CS 205 Final Project - Sentiment Analysis
- Tunde Agboola
- Omar Shammas
- Shashank Sunkavalli
A sentiment analysis tool that will output a rating between 1 (negative) and 5 (positive) for a given text. A random forest classifier is built using MPI and trained on the Yelp academic dataset, which was pre-processed using MapReduce. The dataset consisted of ~300,000 annotated reviews and was split into a training corpus and testing corpus (in a 4:1 ratio). All the data is in the folder 'data'.
Phase 1: Preprocessing Using MapReduce
The code can be found in the mapreduce folder. MapReduce was used to extract the desired features from the training and testing data. The feature set consists of :
- Unigram scores
- Unigram count
- Bigram score
- Bigram count
- Positive Word count
- Negative Word count
- Character count
- Count of Uppercase letters
- Count of Lowercase letters
- Count of punctuation characters
- Count of alphabets
- Count of numbers
- Ratio of Uppercase to Lowercase characters
- Ratio of Alphabets to Total Character count
The unigram and bigram scores for the text are calculated based on an index of one-gram and bi-gram scores created using the entire training corpus.
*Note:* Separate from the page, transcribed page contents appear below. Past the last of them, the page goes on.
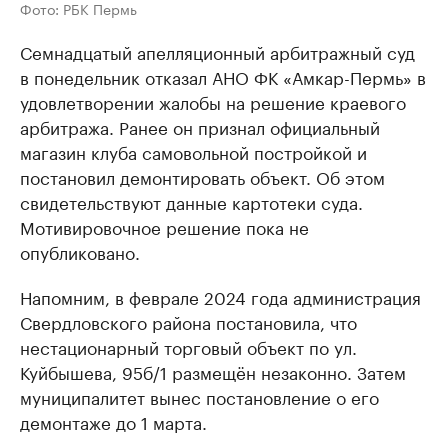
Фото: РБК Пермь
Семнадцатый апелляционный арбитражный суд
в понедельник отказал АНО ФК «Амкар-Пермь» в
удовлетворении жалобы на решение краевого
арбитража. Ранее он признал официальный
магазин клуба самовольной постройкой и
постановил демонтировать объект. Об этом
свидетельствуют данные картотеки суда.
Мотивировочное решение пока не
опубликовано.
Напомним, в феврале 2024 года администрация
Свердловского района постановила, что
нестационарный торговый объект по ул.
Куйбышева, 95б/1 размещён незаконно. Затем
муниципалитет вынес постановление о его
демонтаже до 1 марта.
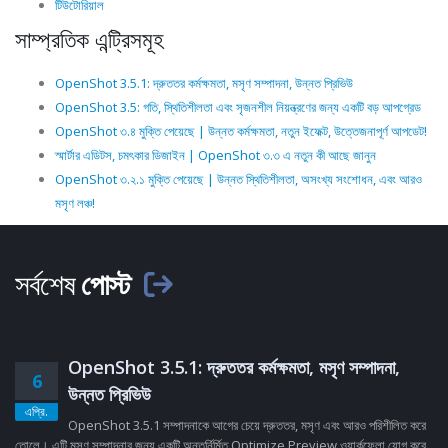
টিউটোরিয়াল
সাম্প্রতিক এন্ট্রিসমূহ
OpenShot 3.5.1: দ্রুততর কর্মক্ষমতা, মসৃণ সম্পাদনা, উন্নত প্রিভিউ
OpenShot 3.5: গতি, স্থিতিশীলতা এবং সৃজনশীল নিয়ন্ত্রণের জন্য একটি বড় আপগ্রেড
OpenShot ৩.৪ মুক্তি পেয়েছে | উন্নত কর্মক্ষমতা, নতুন ইফেক্ট, উত্তেজনাপূর্ণ আপডেট!
স্মার্টার এডিটস, চমৎকার ডিজাইন | OpenShot ৩.৩ এ নতুন কী আছে জানুন
OpenShot ৩.২.১ মুক্তি পেয়েছে | উন্নত স্থিতিশীলতা, অসংখ্য সংশোধন, এবং আরও
মসৃণ লঞ্চ!
সর্বশেষ
পোস্ট
OpenShot 3.5.1: দ্রুততর কর্মক্ষমতা, মসৃণ সম্পাদনা,
6
উন্নত প্রিভিউ
এপ্রি.
OpenShot 3.5.1 সম্পাদনাকে আগের চেয়ে দ্রুততর, মসৃণ এবং আরও পরিশীলিত করে
তোলে। এটি মসৃণ সম্পাদনার জন্য একটি অন্তর্নির্মিত Optimize Preview ওয়ার্কফ্লো যোগ করে,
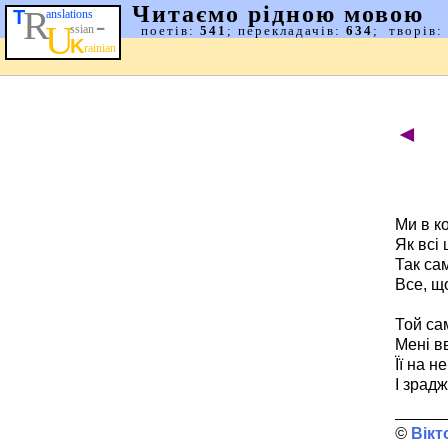
◄
Ми в ко
Як всі
Так са
Все, щ
Той са
Мені в
Її на н
І зрадж
Вікт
Phase 2: Training Random Forest Classifier
Code for this section can be found in train.py. Using the training data, a random forest classifier (group of decision trees) is created. First the training data given as input is sampled with replacement to create a random sample to train each decision tree. The number of decision trees, the threshold for purity of the feature, and the number of features used for splitting at each node of each decision tree is configurable. Once the random forest classifier is trained, it is saved in a serialized format for making predictions.
Phase 3: Prediction
Code for this section can be found in accuracy.py. The test data is given as input for prediction to determine the accuracy of the classifier. The ouput contains the overall accuracy of predictions, and the number of instances for each time the difference between the predicted rating and the actual rating is 1, 2, 3 and 4.